Skip to main content

Lightweight data-centric framework for working with scientific data

Project description

DLite

A lightweight data-centric framework for semantic interoperability

PyPi CI tests Documentation

Content

DLite is a lightweight interoperability framework, for working with and sharing scientific.

About DLite

DLite is a C implementation of the SINTEF Open Framework and Tools (SOFT), which is a set of concepts and tools for how to efficiently describe and work with scientific data.

All data in DLite is represented by an Instance, which is build on a simple data model. An Instance is identified by a unique UUID and have a set of named dimensions and properties. It is described by its Metadata. In the Metadata, each dimension is given a name and description (optional) and each property is given a name, type, shape (optional), unit (optional) and description (optional). The shape of a property refers to the named dimensions.

When an Instance is instantiated, you must suply a value to the named dimensions. The shape of the properties will be set according to that. This ensures that the shape of the properties are internally consistent.

A Metadata is also an Instance, and hence described by its meta-metadata. By default, DLite defines four levels of metadata; instance, metadata, metadata schema and basic metadata schema. The basic metadata schema describes itself, so no further meta levels are needed. The idea is if two different systems describes their data model in terms of the basic metadata schema, they can easily be made semantically interoperable.

The datamodel of DLite.

An alternative and more flexible way to enable interoperability is to use a common ontology. DLite provides a specialised Instance called Collection. A collection is essentially a container holding a set of Instances and relations between them. But it can also relate an Instance or even a dimension or property of an instance to a concept in an ontology. DLite allows to transparently map an Instance whos Metadata corresponding to a concept in one ontology to an Instance whos Metadata corresponding to a concept in another ontology. Such mappings can easily be registered (in C or Python) and reused, providing a very powerful system for achieving interoperability.

DLite provides also a common and extendable API for loading/storing Instances from/to different storages. New storage plugins can be written in C or Python.

See doc/concepts.md for more details.

DLite is licensed under the MIT license.

Example

Lets say that you have the following Python class

class Person:
    def __init__(self, name, age, skills):
        self.name = name
        self.age = age
        self.skills = skills

that you want to describe semantically. We do that by defining the following metadata (using json) identifying the Python attributes with dlite properties. Here we define name to be a string, age to be a float and skills to be an array of N strings, where N is a name of a dimension. The metadata uniquely identifies itself with the "name", "version" and "namespace" fields and "meta" refers the the metadata schema (meta-metadata) that this metadata is described by. Finally are human description of the metadata itself, its dimensions and its properties provide in the "description" fields.

********

▸ **Stated goal 1**: In the DLite description, what license is DLite released under?
▸ **Stated goal 2**: Echo the DLite description between "Lightweight data-centric framework for working" and "and sharing scientific.", inclusive.
▸ **Stated goal 3**: Rewrite the paragraph of the DLite description that begins "A Metadata is also an Instance" as a short bulleted list, keeping its main facts.
The material after this point is separate from the DLite description.

********

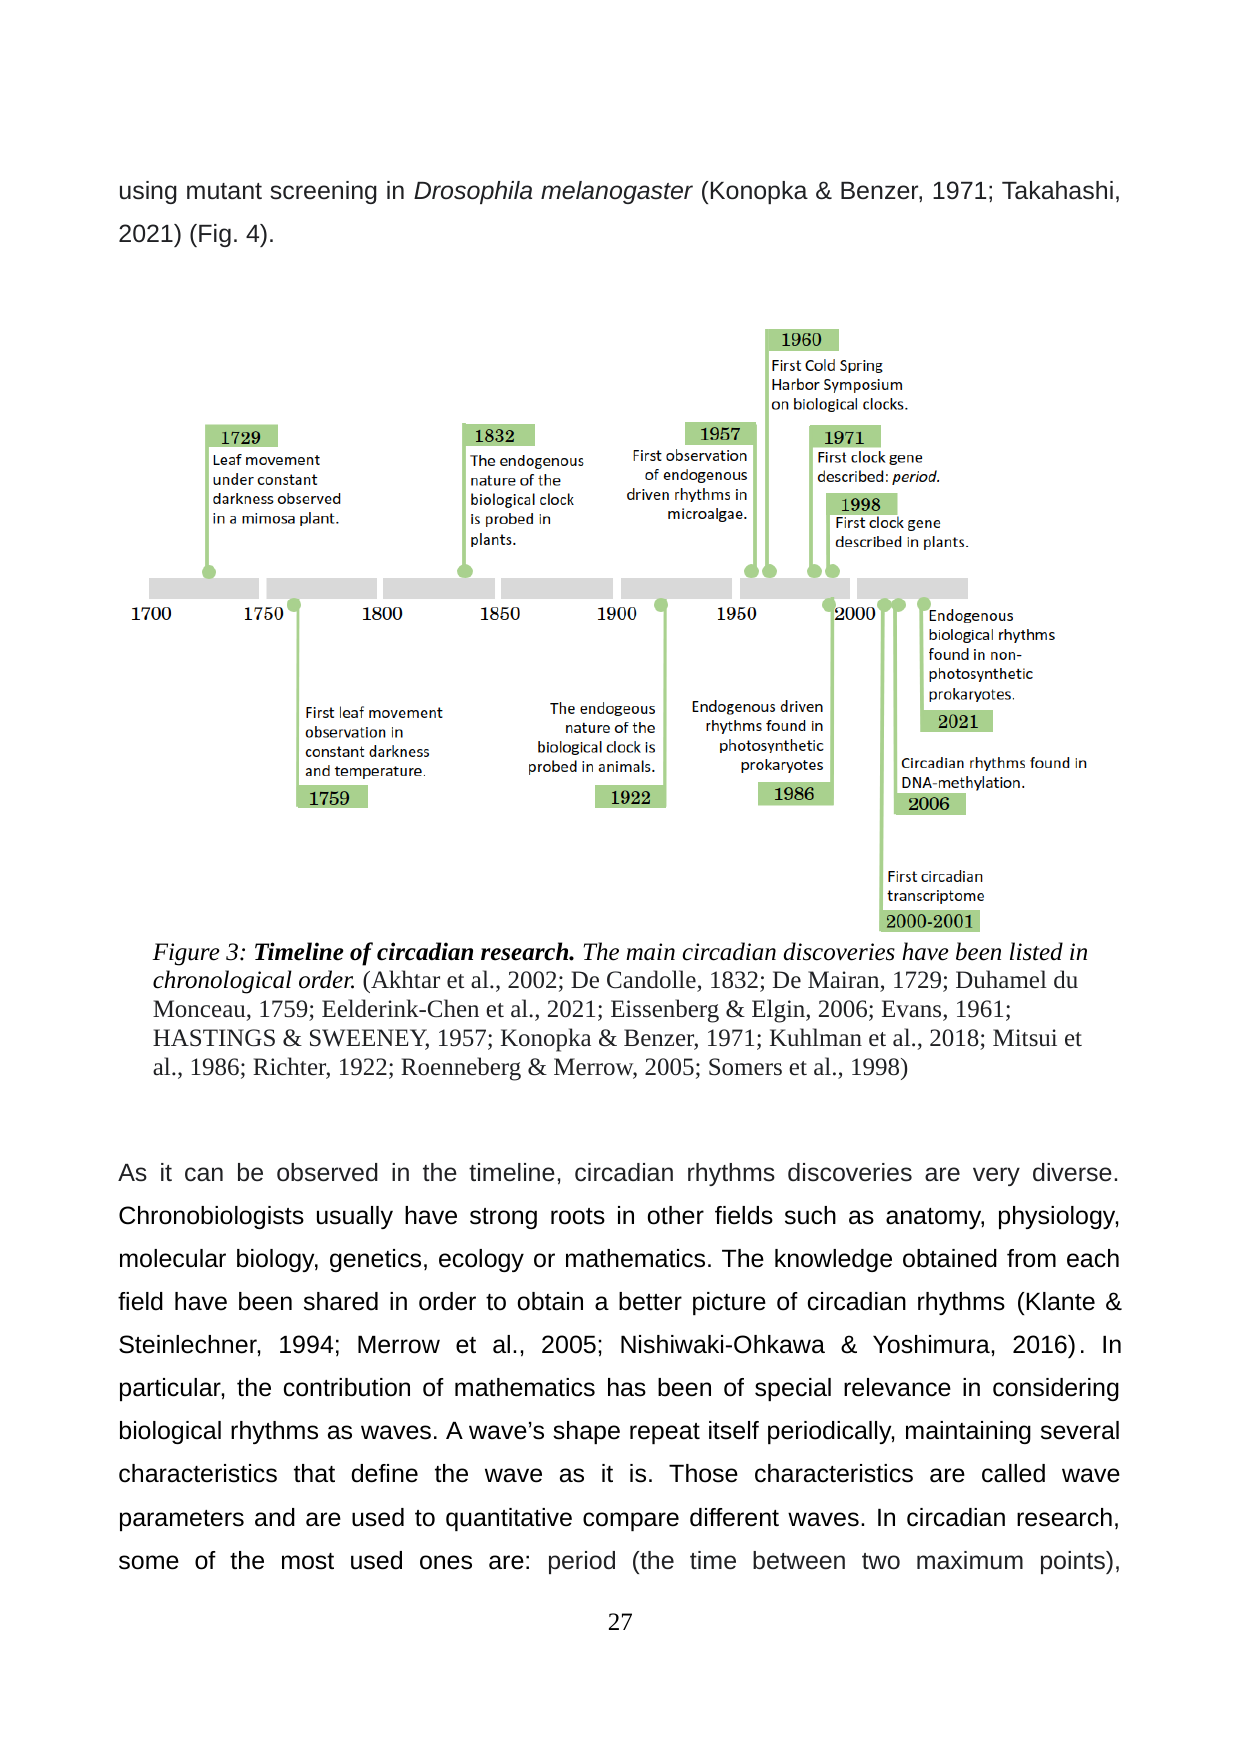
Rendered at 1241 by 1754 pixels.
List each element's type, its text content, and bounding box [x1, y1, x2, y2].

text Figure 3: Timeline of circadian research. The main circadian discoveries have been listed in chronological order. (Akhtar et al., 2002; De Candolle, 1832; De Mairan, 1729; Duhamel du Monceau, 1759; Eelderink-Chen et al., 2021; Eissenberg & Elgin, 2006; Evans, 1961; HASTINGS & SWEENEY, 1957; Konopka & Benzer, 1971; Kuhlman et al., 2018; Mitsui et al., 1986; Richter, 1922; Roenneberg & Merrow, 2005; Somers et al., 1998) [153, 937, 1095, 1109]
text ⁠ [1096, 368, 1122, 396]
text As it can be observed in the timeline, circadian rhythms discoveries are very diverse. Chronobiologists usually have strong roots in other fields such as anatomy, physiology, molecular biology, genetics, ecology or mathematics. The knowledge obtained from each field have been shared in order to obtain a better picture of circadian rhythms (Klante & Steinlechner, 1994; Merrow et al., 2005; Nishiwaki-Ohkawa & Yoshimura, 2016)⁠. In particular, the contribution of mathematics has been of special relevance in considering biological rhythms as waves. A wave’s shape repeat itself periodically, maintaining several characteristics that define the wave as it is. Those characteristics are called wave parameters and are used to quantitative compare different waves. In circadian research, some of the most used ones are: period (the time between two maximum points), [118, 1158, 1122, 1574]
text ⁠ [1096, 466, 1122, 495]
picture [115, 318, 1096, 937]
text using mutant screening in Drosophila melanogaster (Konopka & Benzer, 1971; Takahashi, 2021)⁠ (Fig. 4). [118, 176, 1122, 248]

********

▸ **Worked solution 1**: The MIT license.

▸ **Worked solution 2**:
Lightweight data-centric framework for working with scientific data

Project description

DLite

A lightweight data-centric framework for semantic interoperability

PyPi CI tests Documentation

Content

DLite is a lightweight interoperability framework, for working with and sharing scientific.

▸ **Worked solution 3**:
- A Metadata is itself an Instance, so its meta-metadata describes it.
- By default, DLite defines four metadata levels: instance, metadata, metadata schema and basic metadata schema.
- The basic metadata schema describes itself, so no further levels are needed.
- Two systems that describe their data models in terms of the basic metadata schema can easily be made semantically interoperable.